10. In the affidavit-in-opposition field on behalf of the respondent No.4 in paragraph 2 it has been stated, inter alia, as follows;-

(a) In or about 1978, defendant No. 4 qualified as an Electrical Engineer from the Jadavpur University at Calcutta in the State of West Bengal. Thereafter, respondent No.4joined a reputed concern inter alia engaged in manufacture, supply, commissioning and execution of diverse electrical equipment and works viz. M/s. Crompton Greaves Ltd. In course of such employment, respondent No.4 was recognised with distinction as a key personnel for execution of the company’s work and as such became an integral part of each and every one of the major contracts of the said company, primarily in the North eastern part of India. However, the answering respondent in or about 1981 decided to set up a concern of his own did so in the name and style of Projects & Services Centre. The said Cormpton Greaves Ltd. in recognition of the expertise and competence of the answering respondent, certified in writing as such. A copy whereof is annexed hereto and marked as Annexure R1.

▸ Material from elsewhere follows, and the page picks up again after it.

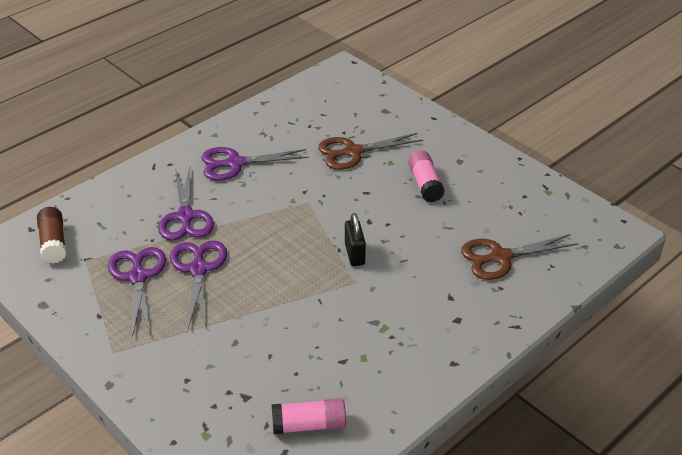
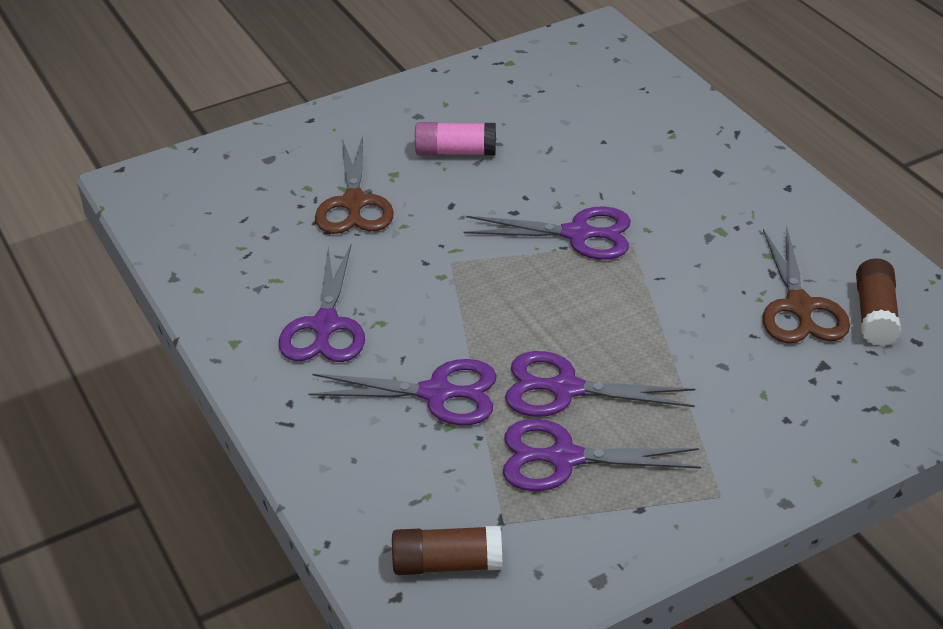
camera: 75 degrees left, 0 degrees up
(309, 425) = (875, 315): pink glue stick -> brown glue stick
(354, 254) = (577, 234): black padlock -> purple scissors
(501, 257) = (618, 120): brown scissors -> brown scissors (799, 306)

(b) While carrying on business of electrical contracting as Projects & Services Centre, that was subsequently converted into a Partnership concern along with the present Managing Director of the petitioner-company, the answering respondent executed on a turnkey basis inter alia the following contracts, more fully set out in a table annexed hereto and marked as Annexure R2. The first of such contracts was in the State of Tripura, viz, the 66 KV Sub-Station at Badarghat, the certificate for successful completion whereof was duly awarded by the then Chief Engineer (Electrical) of the respondents. A copy of the said certificate is annexed hereto along with similar certificates from other authorities and marked as Annexure R3.

(c) Thereafter, in or about April 1991, the answering respondent promoted, created and/or formed a body corporate named PSC Engineers Pvt. Ltd. and held 50% shares therein. The said company was formed in co-partnership with the said present Managing Director of the petitioner-company. The said company was primarily and for all intents and purposes controlled and managed by the answering respondent and the said erstwhile colleague.

(d) In course of the association of the answering respondent with the said PSC Engineers Pvt. Ltd., the latter undertook as many as 20 number of projects and/or contracts in inter alia in the State of Tripura. The respondents at all material times recognised the ability and competence of the answering respondent in executing turnkey projects and also certified in writing as such. A table enlisting the various jobs undertaken by the answering respondent during his association with the said P S C Engineers Pvt. Ltd. is annexed hereto and marked as Annexure-R4.

(e) In course of such association and execution of jobs as mentioned hereinabove, various departments of the respondents as also other Government and non-Government organisations, duly certified in writing the exclusive role played by the answering respondent in execution of the said projects. Copies of various certificates issued in this regard have been annexed hereto in Annexure R3.

(f) In or about 1997, disputes and differences arose between the answering respondent and his partner promoter of the said P S C Engineers Pvt. Ltd., which resulted in the answering respondent selling his 50% shareholding and/or interest thereat. The said disputes were resolved in an arbitration proceedings conducted at Calcutta. However, the said erstwhile partner promoter of the said P S C Engineers Pvt. Ltd. in acceptance and in recognition of your petitioner’s wide and vast experience in the field of electrical installations duly certified the same in writing, a copy whereof is annexed hereto and marked as Annexure-5.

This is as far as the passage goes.